══ INFORMATION
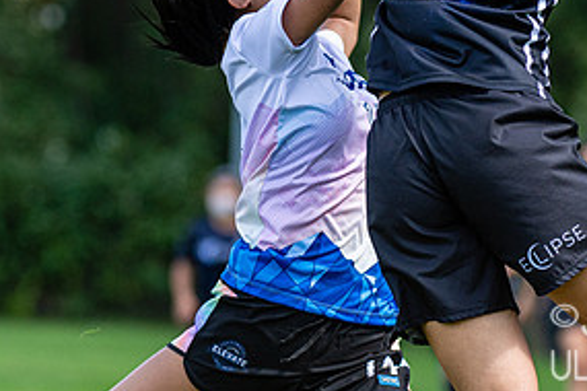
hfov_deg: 3.1
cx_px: 358
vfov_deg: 2.1
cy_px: -30
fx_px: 10875
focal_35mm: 667
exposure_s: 1/1250
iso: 160
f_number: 4
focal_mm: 200
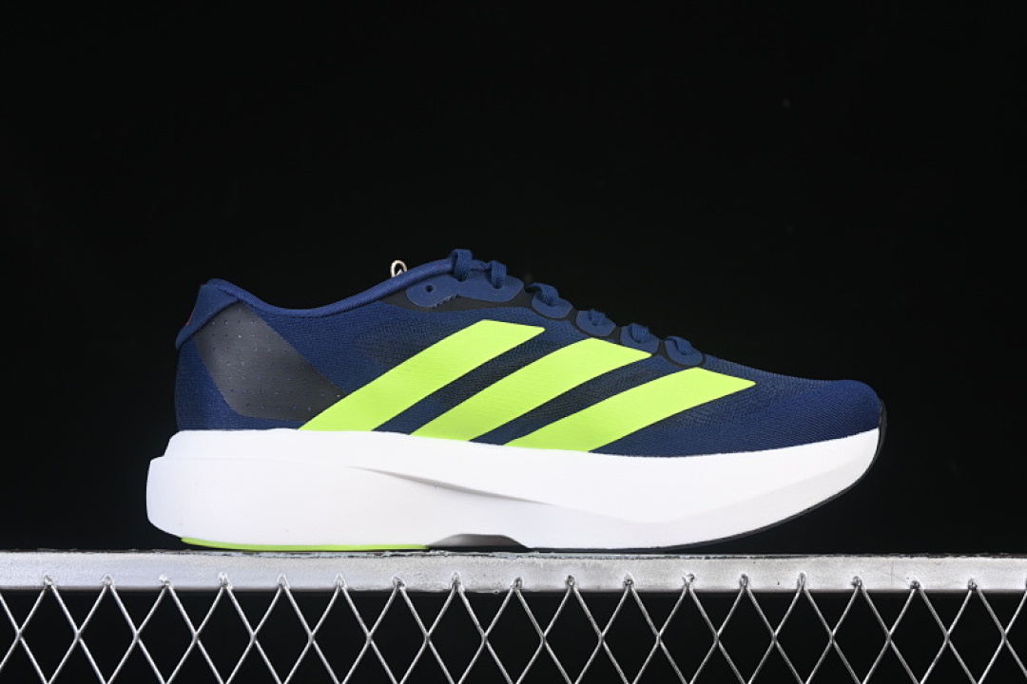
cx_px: 514
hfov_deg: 27.0
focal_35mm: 75
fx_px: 2139
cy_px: 342
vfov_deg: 18.2
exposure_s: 1/60
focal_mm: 50
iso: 160
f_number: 7.1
════
Leave out the images and repeat the rest of the data word for word.

◆ TASK ANSWER
hfov_deg: 3.1
cx_px: 358
vfov_deg: 2.1
cy_px: -30
fx_px: 10875
focal_35mm: 667
exposure_s: 1/1250
iso: 160
f_number: 4
focal_mm: 200
cx_px: 514
hfov_deg: 27.0
focal_35mm: 75
fx_px: 2139
cy_px: 342
vfov_deg: 18.2
exposure_s: 1/60
focal_mm: 50
iso: 160
f_number: 7.1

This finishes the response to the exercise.